EXERCISE INSTRUCTIONS =>
An exact copy of all the entries below is what this task needs.

··· SOURCE MATERIAL

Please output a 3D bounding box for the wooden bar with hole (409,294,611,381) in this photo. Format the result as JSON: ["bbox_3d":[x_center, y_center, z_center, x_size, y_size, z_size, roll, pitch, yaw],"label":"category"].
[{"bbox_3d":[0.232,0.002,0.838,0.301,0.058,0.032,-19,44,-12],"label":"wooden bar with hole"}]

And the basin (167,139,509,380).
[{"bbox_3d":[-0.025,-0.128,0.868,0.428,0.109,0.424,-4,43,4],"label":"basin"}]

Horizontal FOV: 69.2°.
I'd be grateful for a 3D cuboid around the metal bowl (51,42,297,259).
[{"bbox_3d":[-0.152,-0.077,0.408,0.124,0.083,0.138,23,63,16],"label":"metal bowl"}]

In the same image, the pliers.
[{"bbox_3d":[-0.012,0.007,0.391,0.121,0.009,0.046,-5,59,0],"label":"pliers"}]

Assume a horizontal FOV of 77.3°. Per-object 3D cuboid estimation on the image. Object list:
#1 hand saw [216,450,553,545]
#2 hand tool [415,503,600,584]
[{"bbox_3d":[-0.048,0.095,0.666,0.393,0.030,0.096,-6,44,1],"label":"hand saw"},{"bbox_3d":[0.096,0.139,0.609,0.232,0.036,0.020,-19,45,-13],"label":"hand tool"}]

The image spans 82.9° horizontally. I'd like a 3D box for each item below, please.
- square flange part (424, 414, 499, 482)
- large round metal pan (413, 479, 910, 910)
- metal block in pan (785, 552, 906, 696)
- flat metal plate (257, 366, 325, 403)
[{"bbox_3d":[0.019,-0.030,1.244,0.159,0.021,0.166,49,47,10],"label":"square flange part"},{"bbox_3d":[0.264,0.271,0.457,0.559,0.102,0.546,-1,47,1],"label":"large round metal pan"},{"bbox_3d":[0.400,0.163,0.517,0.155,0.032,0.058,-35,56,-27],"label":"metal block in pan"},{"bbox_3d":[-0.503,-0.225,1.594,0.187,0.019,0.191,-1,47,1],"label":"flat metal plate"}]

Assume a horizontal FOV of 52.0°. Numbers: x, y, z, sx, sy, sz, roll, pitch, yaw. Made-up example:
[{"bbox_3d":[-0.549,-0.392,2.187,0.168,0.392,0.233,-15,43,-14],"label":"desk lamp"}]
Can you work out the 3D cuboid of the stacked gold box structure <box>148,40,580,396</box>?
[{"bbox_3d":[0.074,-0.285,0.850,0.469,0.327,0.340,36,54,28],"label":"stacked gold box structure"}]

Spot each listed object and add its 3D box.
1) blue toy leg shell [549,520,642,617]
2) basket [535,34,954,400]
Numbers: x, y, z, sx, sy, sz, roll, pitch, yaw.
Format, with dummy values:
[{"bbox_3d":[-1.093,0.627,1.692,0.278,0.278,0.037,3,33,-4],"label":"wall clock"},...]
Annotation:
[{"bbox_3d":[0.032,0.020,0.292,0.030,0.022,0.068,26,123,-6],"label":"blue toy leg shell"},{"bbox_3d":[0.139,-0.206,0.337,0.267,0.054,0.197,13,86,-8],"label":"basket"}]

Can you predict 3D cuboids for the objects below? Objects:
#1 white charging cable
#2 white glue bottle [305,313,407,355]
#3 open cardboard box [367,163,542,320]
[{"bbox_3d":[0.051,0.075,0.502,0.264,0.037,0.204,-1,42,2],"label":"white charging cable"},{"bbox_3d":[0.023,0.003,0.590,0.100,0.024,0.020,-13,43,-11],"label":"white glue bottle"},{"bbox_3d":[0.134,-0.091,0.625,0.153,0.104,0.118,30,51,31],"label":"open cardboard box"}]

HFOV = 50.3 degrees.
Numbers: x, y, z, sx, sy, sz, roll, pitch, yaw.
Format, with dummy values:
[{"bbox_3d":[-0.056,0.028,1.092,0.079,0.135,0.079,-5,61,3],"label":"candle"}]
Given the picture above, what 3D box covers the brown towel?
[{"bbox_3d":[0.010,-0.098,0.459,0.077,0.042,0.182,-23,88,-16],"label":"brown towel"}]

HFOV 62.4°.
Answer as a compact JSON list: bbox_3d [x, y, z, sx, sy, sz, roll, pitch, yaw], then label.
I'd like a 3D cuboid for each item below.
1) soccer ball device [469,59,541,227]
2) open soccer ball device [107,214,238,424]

······

TASK SOLUTION =>
Please output a 3D bounding box for the wooden bar with hole (409,294,611,381) in this photo. Format the result as JSON: ["bbox_3d":[x_center, y_center, z_center, x_size, y_size, z_size, roll, pitch, yaw],"label":"category"].
[{"bbox_3d":[0.232,0.002,0.838,0.301,0.058,0.032,-19,44,-12],"label":"wooden bar with hole"}]

And the basin (167,139,509,380).
[{"bbox_3d":[-0.025,-0.128,0.868,0.428,0.109,0.424,-4,43,4],"label":"basin"}]

Horizontal FOV: 69.2°.
I'd be grateful for a 3D cuboid around the metal bowl (51,42,297,259).
[{"bbox_3d":[-0.152,-0.077,0.408,0.124,0.083,0.138,23,63,16],"label":"metal bowl"}]

In the same image, the pliers.
[{"bbox_3d":[-0.012,0.007,0.391,0.121,0.009,0.046,-5,59,0],"label":"pliers"}]

Assume a horizontal FOV of 77.3°. Per-object 3D cuboid estimation on the image. Object list:
#1 hand saw [216,450,553,545]
#2 hand tool [415,503,600,584]
[{"bbox_3d":[-0.048,0.095,0.666,0.393,0.030,0.096,-6,44,1],"label":"hand saw"},{"bbox_3d":[0.096,0.139,0.609,0.232,0.036,0.020,-19,45,-13],"label":"hand tool"}]

The image spans 82.9° horizontally. I'd like a 3D box for each item below, please.
- square flange part (424, 414, 499, 482)
- large round metal pan (413, 479, 910, 910)
- metal block in pan (785, 552, 906, 696)
- flat metal plate (257, 366, 325, 403)
[{"bbox_3d":[0.019,-0.030,1.244,0.159,0.021,0.166,49,47,10],"label":"square flange part"},{"bbox_3d":[0.264,0.271,0.457,0.559,0.102,0.546,-1,47,1],"label":"large round metal pan"},{"bbox_3d":[0.400,0.163,0.517,0.155,0.032,0.058,-35,56,-27],"label":"metal block in pan"},{"bbox_3d":[-0.503,-0.225,1.594,0.187,0.019,0.191,-1,47,1],"label":"flat metal plate"}]

Assume a horizontal FOV of 52.0°. Numbers: x, y, z, sx, sy, sz, roll, pitch, yaw. Made-up example:
[{"bbox_3d":[-0.549,-0.392,2.187,0.168,0.392,0.233,-15,43,-14],"label":"desk lamp"}]
Can you work out the 3D cuboid of the stacked gold box structure <box>148,40,580,396</box>?
[{"bbox_3d":[0.074,-0.285,0.850,0.469,0.327,0.340,36,54,28],"label":"stacked gold box structure"}]

Spot each listed object and add its 3D box.
1) blue toy leg shell [549,520,642,617]
2) basket [535,34,954,400]
Numbers: x, y, z, sx, sy, sz, roll, pitch, yaw.
Format, with dummy values:
[{"bbox_3d":[-1.093,0.627,1.692,0.278,0.278,0.037,3,33,-4],"label":"wall clock"},...]
Annotation:
[{"bbox_3d":[0.032,0.020,0.292,0.030,0.022,0.068,26,123,-6],"label":"blue toy leg shell"},{"bbox_3d":[0.139,-0.206,0.337,0.267,0.054,0.197,13,86,-8],"label":"basket"}]

Can you predict 3D cuboids for the objects below? Objects:
#1 white charging cable
#2 white glue bottle [305,313,407,355]
#3 open cardboard box [367,163,542,320]
[{"bbox_3d":[0.051,0.075,0.502,0.264,0.037,0.204,-1,42,2],"label":"white charging cable"},{"bbox_3d":[0.023,0.003,0.590,0.100,0.024,0.020,-13,43,-11],"label":"white glue bottle"},{"bbox_3d":[0.134,-0.091,0.625,0.153,0.104,0.118,30,51,31],"label":"open cardboard box"}]

HFOV = 50.3 degrees.
Numbers: x, y, z, sx, sy, sz, roll, pitch, yaw.
Format, with dummy values:
[{"bbox_3d":[-0.056,0.028,1.092,0.079,0.135,0.079,-5,61,3],"label":"candle"}]
Given the picture above, what 3D box covers the brown towel?
[{"bbox_3d":[0.010,-0.098,0.459,0.077,0.042,0.182,-23,88,-16],"label":"brown towel"}]

HFOV 62.4°.
Answer as a compact JSON list: bbox_3d [x, y, z, sx, sy, sz, roll, pitch, yaw], then label.
I'd like a 3D cuboid for each item below.
1) soccer ball device [469,59,541,227]
2) open soccer ball device [107,214,238,424]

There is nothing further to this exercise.